REQUIRED ACTION → Everything in the data that follows should be given again verbatim, except the images.

§

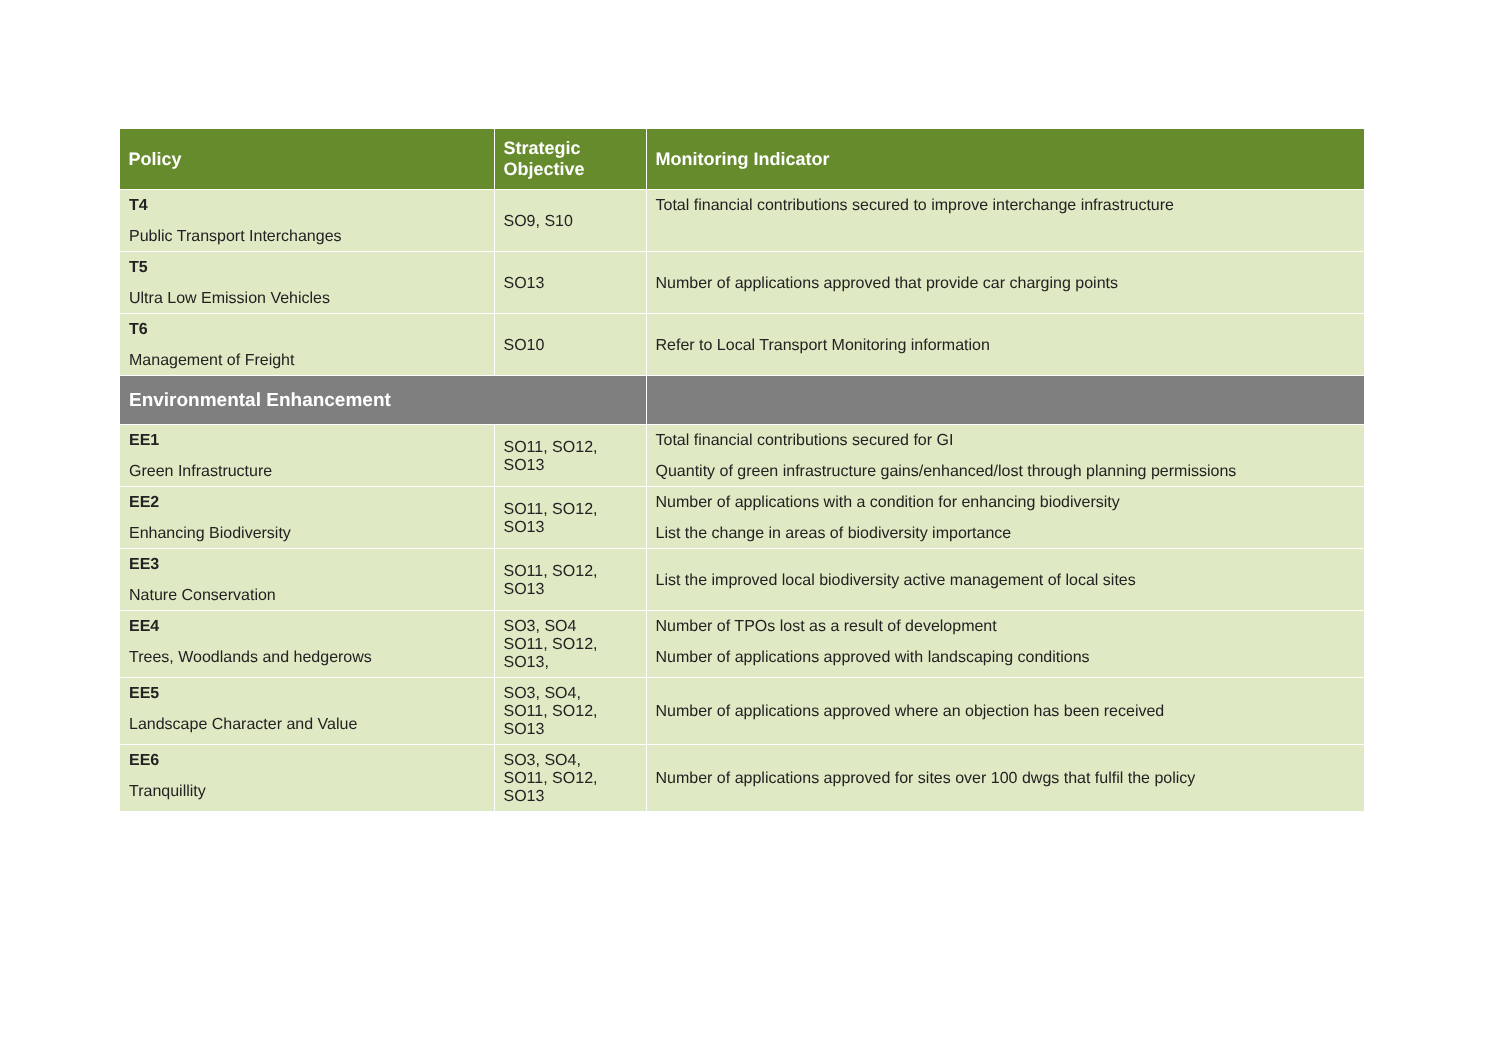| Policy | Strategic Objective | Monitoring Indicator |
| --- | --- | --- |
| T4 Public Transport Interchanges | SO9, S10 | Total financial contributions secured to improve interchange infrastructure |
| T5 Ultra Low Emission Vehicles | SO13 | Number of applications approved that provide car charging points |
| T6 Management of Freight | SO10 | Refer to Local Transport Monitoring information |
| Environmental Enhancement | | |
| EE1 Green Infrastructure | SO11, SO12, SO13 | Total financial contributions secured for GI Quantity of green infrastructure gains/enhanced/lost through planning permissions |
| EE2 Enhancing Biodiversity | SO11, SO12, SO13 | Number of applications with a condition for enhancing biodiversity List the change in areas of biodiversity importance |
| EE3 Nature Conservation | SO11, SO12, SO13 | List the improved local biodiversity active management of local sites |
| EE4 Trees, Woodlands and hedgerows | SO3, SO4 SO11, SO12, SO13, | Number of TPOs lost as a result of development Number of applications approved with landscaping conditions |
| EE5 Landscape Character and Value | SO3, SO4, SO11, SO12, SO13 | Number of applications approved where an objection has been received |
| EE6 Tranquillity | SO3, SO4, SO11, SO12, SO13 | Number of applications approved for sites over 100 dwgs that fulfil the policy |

§

WRITTEN SOLUTION →
| Policy | Strategic Objective | Monitoring Indicator |
| --- | --- | --- |
| T4 Public Transport Interchanges | SO9, S10 | Total financial contributions secured to improve interchange infrastructure |
| T5 Ultra Low Emission Vehicles | SO13 | Number of applications approved that provide car charging points |
| T6 Management of Freight | SO10 | Refer to Local Transport Monitoring information |
| Environmental Enhancement | | |
| EE1 Green Infrastructure | SO11, SO12, SO13 | Total financial contributions secured for GI Quantity of green infrastructure gains/enhanced/lost through planning permissions |
| EE2 Enhancing Biodiversity | SO11, SO12, SO13 | Number of applications with a condition for enhancing biodiversity List the change in areas of biodiversity importance |
| EE3 Nature Conservation | SO11, SO12, SO13 | List the improved local biodiversity active management of local sites |
| EE4 Trees, Woodlands and hedgerows | SO3, SO4 SO11, SO12, SO13, | Number of TPOs lost as a result of development Number of applications approved with landscaping conditions |
| EE5 Landscape Character and Value | SO3, SO4, SO11, SO12, SO13 | Number of applications approved where an objection has been received |
| EE6 Tranquillity | SO3, SO4, SO11, SO12, SO13 | Number of applications approved for sites over 100 dwgs that fulfil the policy |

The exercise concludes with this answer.